Il risultato è stato recentemente pubblicato su Progress in Physical Geography: Earth and Environment, ma è il 2014 quando i ricercatori dell’Istituto scienze marine del Consiglio nazionale delle ricerche, insieme a quelli dell’Università di Insubria, misurano il momento esatto in cui scompare il permafrost in una grotta del monte Canin, sulle Alpi Giulie.

La scomparsa di questo particolare stato termico della roccia, che chiamiamo permafrost, ha però alcune gravi conseguenze sulla conservazione delle riserve idriche e sulla stabilità delle montagne.
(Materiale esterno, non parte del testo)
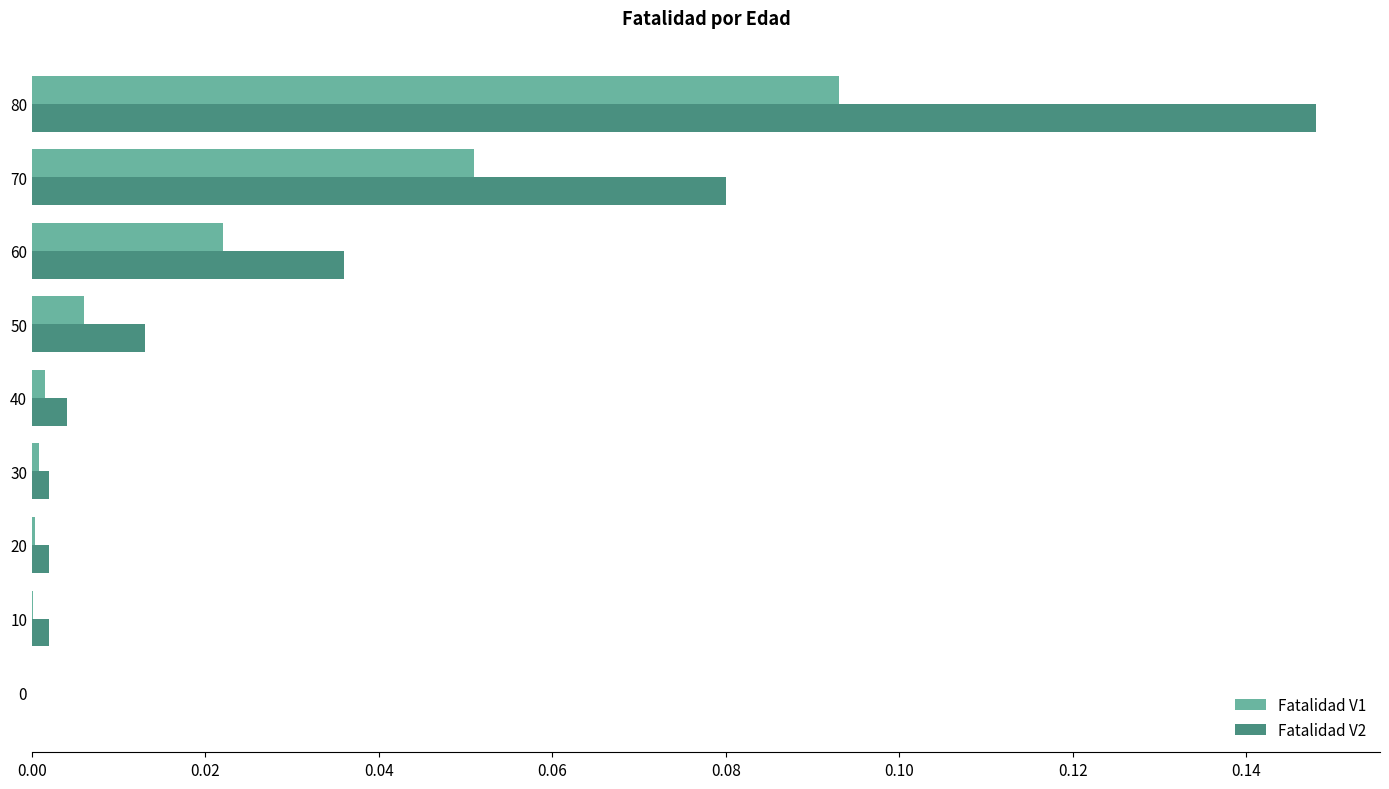

At which category is the sum across all series the highest?

80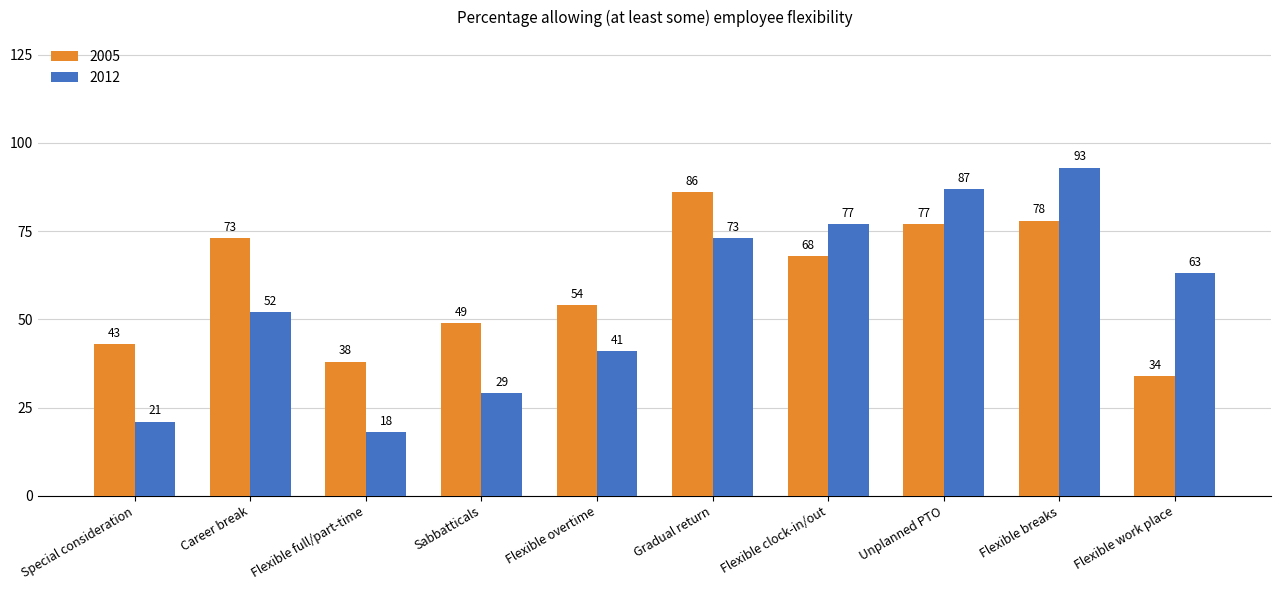

Reading left to right, what are all the values shown in this chart?

2005: Special consideration=43	Career break=73	Flexible full/part-time=38	Sabbatticals=49	Flexible overtime=54	Gradual return=86	Flexible clock-in/out=68	Unplanned PTO=77	Flexible breaks=78	Flexible work place=34
2012: Special consideration=21	Career break=52	Flexible full/part-time=18	Sabbatticals=29	Flexible overtime=41	Gradual return=73	Flexible clock-in/out=77	Unplanned PTO=87	Flexible breaks=93	Flexible work place=63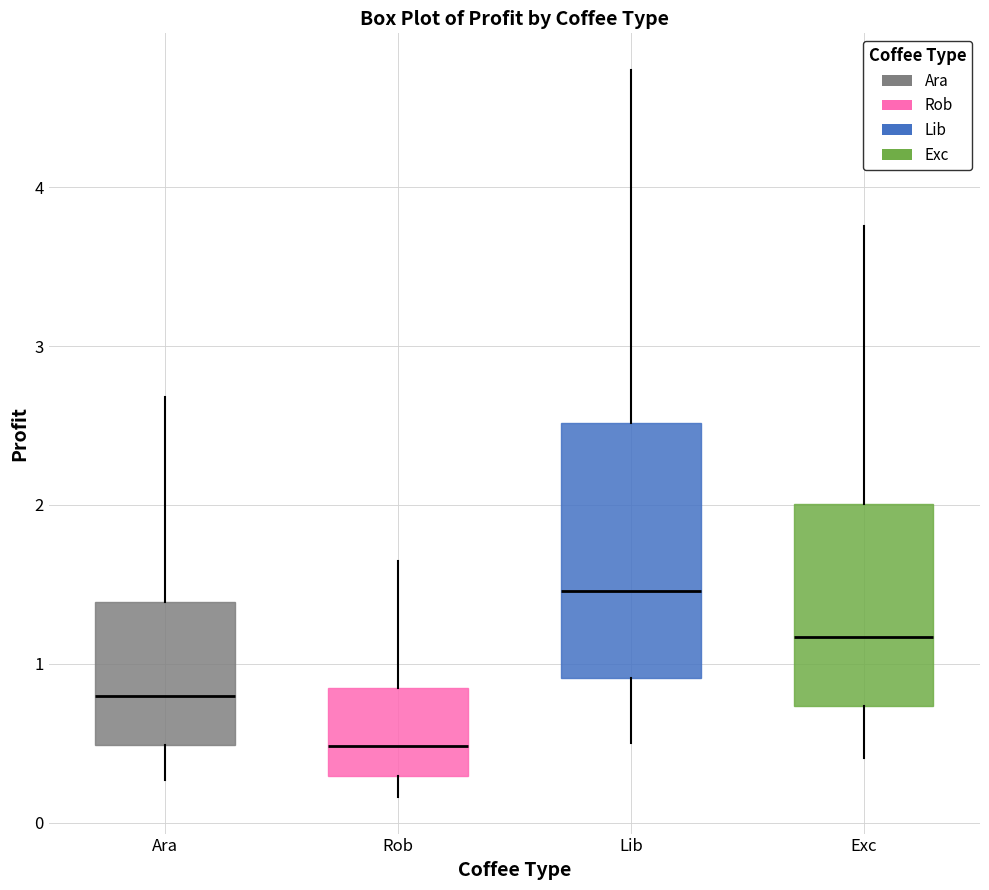

Reading left to right, read every box against the y-axis: the position of its median line, the range the box covers, and the ends of its whiskers. The values are not printed on the chart, so give them approximately, as read against the axis.

Ara: median 0.8, box 0.5 to 1.4, whiskers 0.3 to 2.7
Rob: median 0.5, box 0.3 to 0.8, whiskers 0.2 to 1.6
Lib: median 1.5, box 0.9 to 2.5, whiskers 0.5 to 4.7
Exc: median 1.2, box 0.7 to 2.0, whiskers 0.4 to 3.8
“Bisogna immaginare la roccia sotterranea come organizzata per strati. Lo strato più esterno ghiaccia d’inverno e scongela d’estate mentre lo strato più interno rimane sempre sotto lo zero: questo è il permafrost”, spiega Renato R. Colucci del Cnr-Ismar.

Nel Settembre 2014 si è verificato un cambiamento repentino del regime termico della roccia sotterranea del Canin, laddove invece di solito si osservano cambiamenti molto più lenti. La roccia sotterranea, infatti, è molto resiliente, e quindi questo drastico cambiamento delle proprietà termiche indica il fatto che la roccia ha ricevuto un calore superiore a quello abituale, per un lungo periodo di tempo.

Nell’intervallo di tempo di pochi giorni, il permafrost di una grotta sul Canin, che i ricercatori stavano monitorando da tre anni, è passato sopra lo zero. Da allora la roccia ha un andamento stagionale, cioè ogni anno ghiaccia d’inverno ma d’estate supera lo zero. 

“Questo aspetto ha importanti ripercussioni sulle riserve d’acqua sotterranea, stoccate sotto forma di ghiaccio permanente, che caratterizzano le aree carsiche di alta quota come ad esempio le Alpi Giulie, ma anche estese aree delle Alpi austriache o svizzere. La superficie topografica del ghiacciaio sotterraneo in questa grotta si è abbassata di mezzo metro nell’arco di soli quattro anni”, aggiunge Colucci.

La scomparsa del permafrost in roccia ha inoltre importanti ripercussioni a livello alpino e riguarda qualsiasi tipo di roccia. Il permaforst infatti tende a dare maggiore stabilità a versanti e pareti ad alta quota grazie all’azione legante che il ghiaccio imprime alle fratture rocciose. Il suo scongelamento porta ad un potenziale aumento di eventi franosi e, anche se non è mai stata misurata una correlazione diretta, si osserva che negli ultimi anni sulle Alpi Giulie sono aumentati i casi di crollo di vaste porzioni rocciose.

Inoltre, in generale, la riduzione dei ghiacciai sotterranei determina un contraccolpo sul regime idrico complessivo e sulla portata dei corsi d’acqua.

Questo risultato è stato ottenuto con dei particolari termometri che hanno misurato la temperatura in continuo per sette anni, in diversi punti della grotta.

La ricerca fa parte di un più ampio progetto. Si chiama C3-Cave’s Cryosphere and Climate e intende studiare, sotto diversi aspetti, i depositi di ghiaccio sotterraneo nelle aree carsiche. C3-Cave’s Cryosphere and Climate è finanziato in parte dalla Società Speleologica CGEB della Società Alpina delle Giulie. Nel progetto sono coinvolti altri istituti di ricerca e Università di diversi Paesi: oltre all’Italia infatti vi partecipano Austria, Svizzera, Germania, Slovenia e Romania.